** Data extract **
○ ○ ○ ○ ○ ○ ○
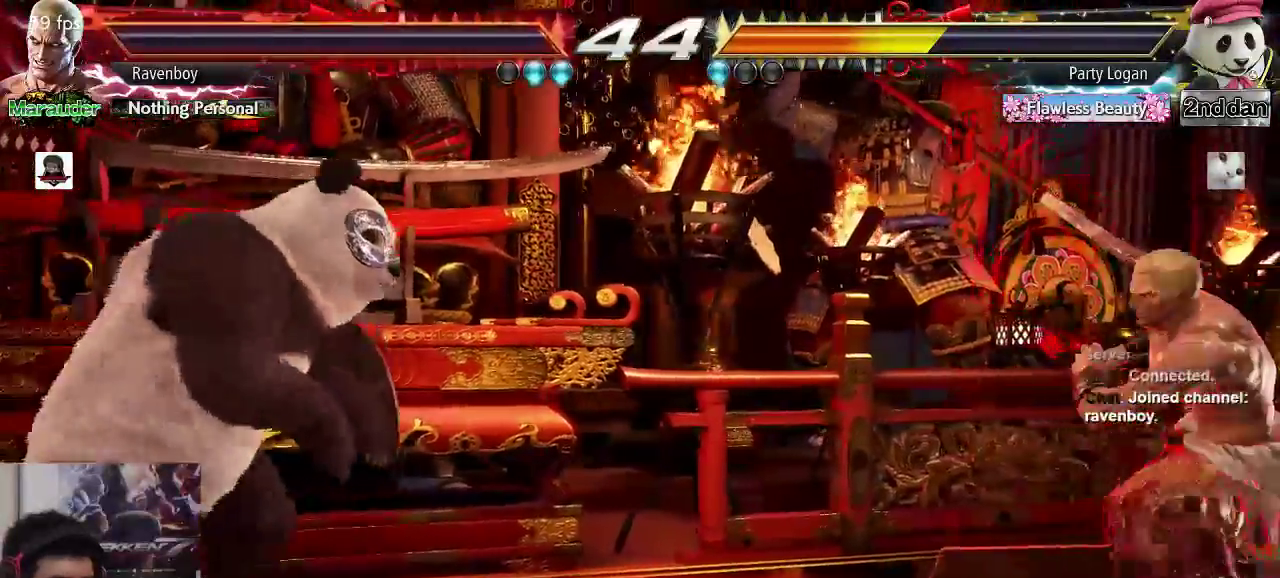
Gameplay with a controller (arcade stick); each line is a JSON object with the inputs held at the frame after it. "events" lists button and stick changes between this image and that frame as [ms after this image, input, new state], when the widget could be followed in between. Not read: L3 R3.
{"buttons": [], "left_stick": "right", "events": [[117, "left_stick", "down"], [183, "left_stick", "center"], [283, "left_stick", "right"], [350, "left_stick", "center"], [417, "left_stick", "right"]]}
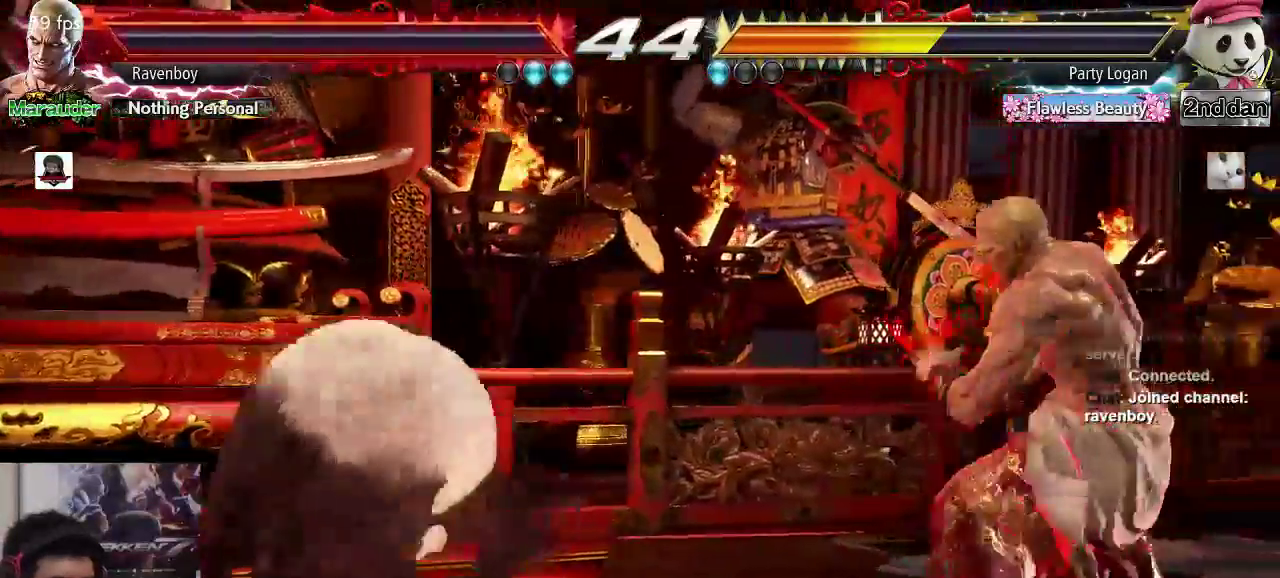
{"buttons": [], "left_stick": "right", "events": [[217, "left_stick", "center"], [317, "left_stick", "right"]]}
○ ○ ○ ○ ○ ○ ○
** What you need to do **
Look for the string "right" in the data above and return every line that has it.

** Written solution **
{"buttons": [], "left_stick": "right", "events": [[117, "left_stick", "down"], [183, "left_stick", "center"], [283, "left_stick", "right"], [350, "left_stick", "center"], [417, "left_stick", "right"]]}
{"buttons": [], "left_stick": "right", "events": [[217, "left_stick", "center"], [317, "left_stick", "right"]]}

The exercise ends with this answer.